Governo Federal altera regra do drawback para importação de cacau, reduzindo prazo de 2 anos para 6 meses.
O governo federal atendeu a um pedido dos produtores de cacau e editou uma medida provisória que diminui o prazo do drawback na atividade de dois anos para apenas seis meses. O drawback é um benefício fiscal que permite a suspensão de impostos sobre insumos importados, desde que sejam utilizados na produção de bens destinados à exportação.
A mudança, embora buscque trazer benefícios econômicos, sociais e ambientais para a cadeia produtiva do cacau, especialmente no Pará e na Bahia, acendeu um alerta nas processadoras do fruto. Elas temem possíveis perdas bilionárias com a alteração.
O ministro da Casa Civil, Rui Costa, declarou que a medida é uma “boa notícia” para os produtores. Segundo ele, a redução do prazo de estocagem de cacau importado de dois anos para seis meses deve incentivar a compra do produto nacional, impulsionando a geração de empregos e renda.
Impacto na produção e empregos: visões divergentes
O governo federal justificou a decisão apontando para a instabilidade na cadeia produtiva, que poderia comprometer a produção nacional e os empregos no setor. A ideia é que, com um prazo menor, as empresas sejam estimuladas a adquirir o cacau cultivado no Brasil.
Por outro lado, a Associação Nacional da Indústria Processadora de Cacau (AIPC) divulgou um estudo que aponta para o risco de uma perda de até R$ 3,5 bilhões em exportações de derivados do cacau nos próximos cinco anos. A entidade também estima que a medida coloque em risco cerca de 5 mil empregos diretos e indiretos.

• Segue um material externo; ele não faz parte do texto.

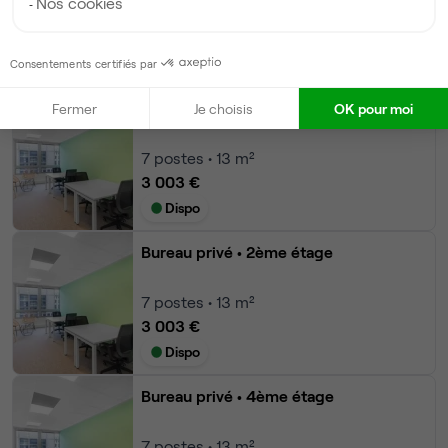
Nos cookies
Modifier
Consentements certifiés par
Autres bureaux de cet espace :
Bureau privé
• 1er étage
Fermer
Je choisis
OK pour moi
7
postes • 13 m²
3 003 €
Dispo
Bureau privé
• 2ème étage
7
postes • 13 m²
3 003 €
Dispo
Bureau privé
• 4ème étage
7
postes • 13 m²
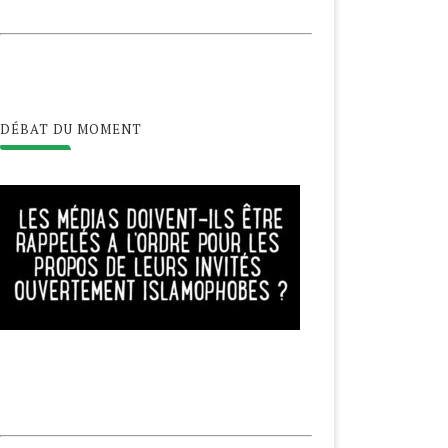
DÉBAT DU MOMENT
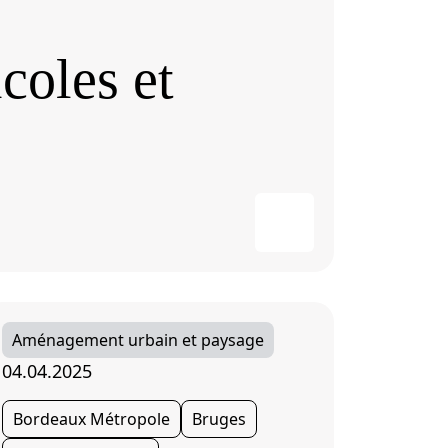
coles et
Aménagement urbain et paysage
04.04.2025
Bordeaux Métropole
Bruges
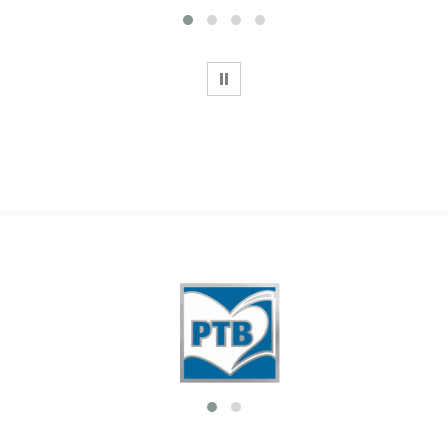
WSTRZYMAJ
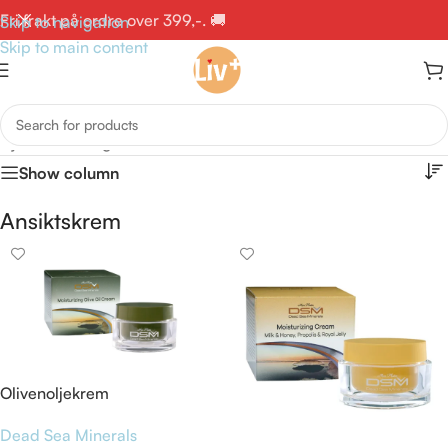
Fri frakt på ordre over 399,-. 🚚
Skip to navigation
Skip to main content
Hjem
/
Ansikt og hals
/
Ansiktskrem
Show column
Ansiktskrem
Olivenoljekrem
Dead Sea Minerals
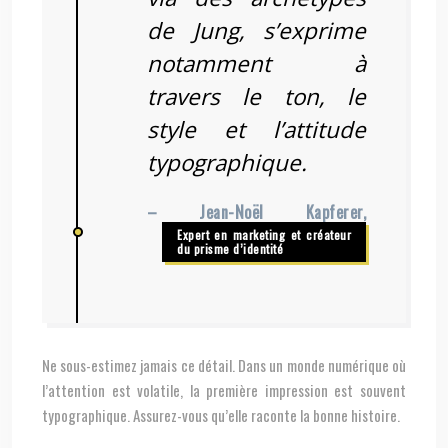
de Jung, s’exprime
notamment à
travers le ton, le
style et l’attitude
typographique.
– Jean-Noël Kapferer,
Expert en marketing et créateur
du prisme d’identité
Ne sous-estimez jamais ce détail. Dans un monde numérique où
l’attention est volatile, la première impression est souvent
typographique. Assurez-vous qu’elle raconte la bonne histoire.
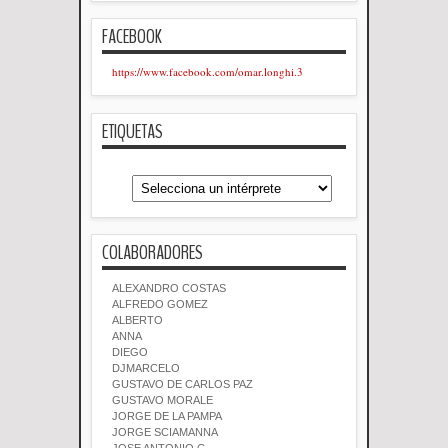
FACEBOOK
https://www.facebook.com/omar.longhi.3
ETIQUETAS
COLABORADORES
ALEXANDRO COSTAS
ALFREDO GOMEZ
ALBERTO
ANNA
DIEGO
DJMARCELO
GUSTAVO DE CARLOS PAZ
GUSTAVO MORALE
JORGE DE LA PAMPA
JORGE SCIAMANNA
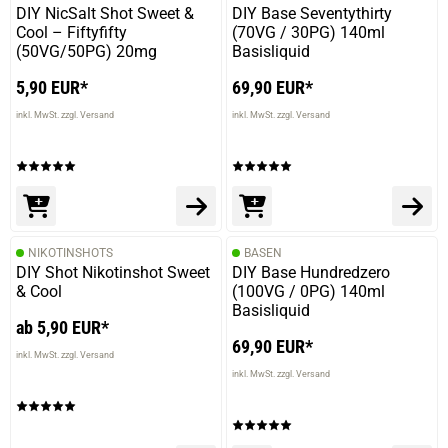
DIY NicSalt Shot Sweet &
DIY Base Seventythirty
Cool – Fiftyfifty
(70VG / 30PG) 140ml
(50VG/50PG) 20mg
Basisliquid
5,90 EUR*
69,90 EUR*
inkl. MwSt. zzgl. Versand
inkl. MwSt. zzgl. Versand
NIKOTINSHOTS
BASEN
DIY Shot Nikotinshot Sweet
DIY Base Hundredzero
& Cool
(100VG / 0PG) 140ml
Basisliquid
ab 5,90 EUR*
69,90 EUR*
inkl. MwSt. zzgl. Versand
inkl. MwSt. zzgl. Versand
prev
next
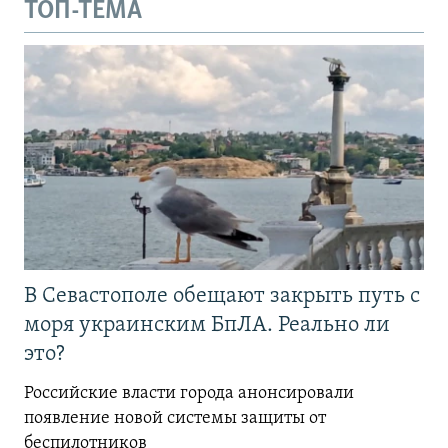
ТОП-ТЕМА
В Севастополе обещают закрыть путь с
моря украинским БпЛА. Реально ли
это?
Российские власти города анонсировали
появление новой системы защиты от
беспилотников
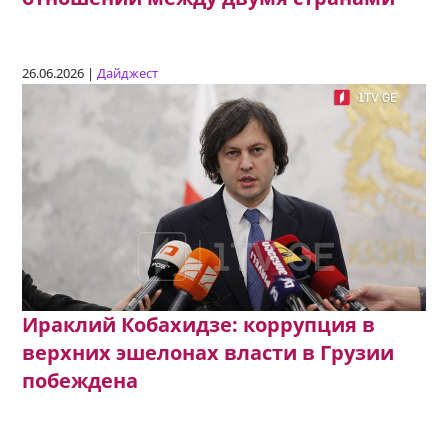
26.06.2026 |
Дайджест
Ираклий Кобахидзе: коррупция в
верхних эшелонах власти в Грузии
побеждена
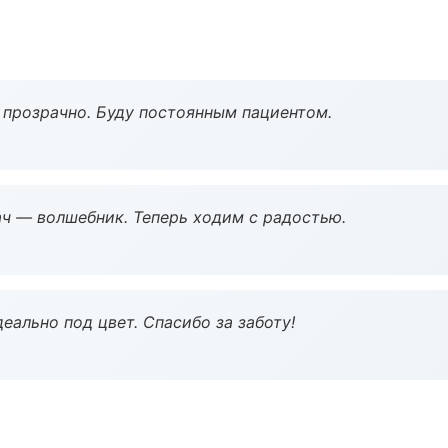
ё прозрачно. Буду постоянным пациентом.
рач — волшебник. Теперь ходим с радостью.
еально под цвет. Спасибо за заботу!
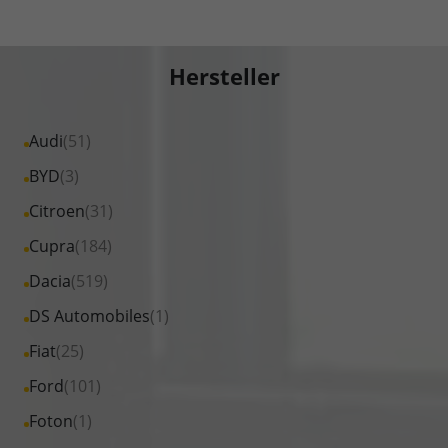
Hersteller
Alle
Audi
(51)
Fahrzeuge
Alle
BYD
(3)
von
Fahrzeuge
Alle
Citroen
(31)
Audi
von
Fahrzeuge
Alle
Cupra
(184)
anzeigen
BYD
von
Fahrzeuge
Alle
Dacia
(519)
anzeigen
Citroen
von
Fahrzeuge
Alle
DS Automobiles
(1)
anzeigen
Cupra
von
Fahrzeuge
Alle
Fiat
(25)
anzeigen
Dacia
von
Fahrzeuge
Alle
Ford
(101)
anzeigen
DS
von
Fahrzeuge
Alle
Foton
(1)
Automobiles
Fiat
von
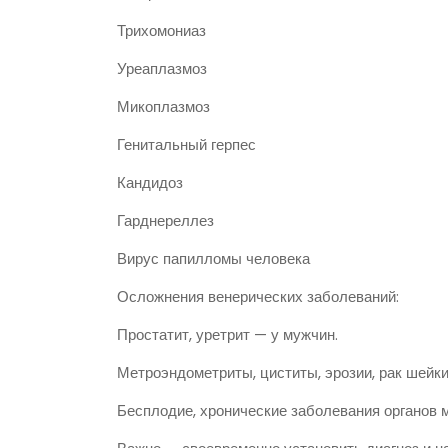
Трихомониаз
Уреаплазмоз
Микоплазмоз
Генитальный герпес
Кандидоз
Гарднереллез
Вирус папилломы человека
Осложнения венерических заболеваний:
Простатит, уретрит — у мужчин.
Метроэндометриты, циститы, эрозии, рак шейки
Бесплодие, хронические заболевания органов м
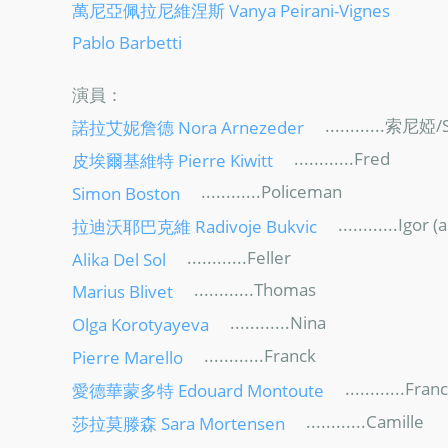
萬尼亞佩拉尼維涅斯 Vanya Peirani-Vignes
Pablo Barbetti
演員：
............索尼婭/
諾拉艾妮詹德 Nora Arnezeder
............Fred
皮埃爾基維特 Pierre Kiwitt
............Policeman
Simon Boston
............Igor 
拉迪沃耶巴克維 Radivoje Bukvic
............Feller
Alika Del Sol
............Thomas
Marius Blivet
............Nina
Olga Korotyayeva
............Franck
Pierre Marello
............Fran
愛德華蒙多特 Edouard Montoute
............Camille
莎拉莫滕森 Sara Mortensen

Descompasso entre ciclo industrial e comercial é o principal receio
O argumento da indústria processadora é que a redução do prazo para seis meses criará um **descompasso entre o ciclo industrial e comercial da atividade**. A AIPC explica que a produção de derivados de cacau envolve a importação da amêndoa, o processamento industrial e o cumprimento de contratos internacionais, que frequentemente são firmados com muitos meses de antecedência.
Essa antecedência na contratação é crucial para garantir o fornecimento e o preço, especialmente diante da volatilidade do mercado internacional de cacau. A indústria alega que o novo prazo pode inviabilizar o cumprimento desses contratos, gerando prejuízos e afetando a competitividade brasileira no mercado global de derivados de cacau.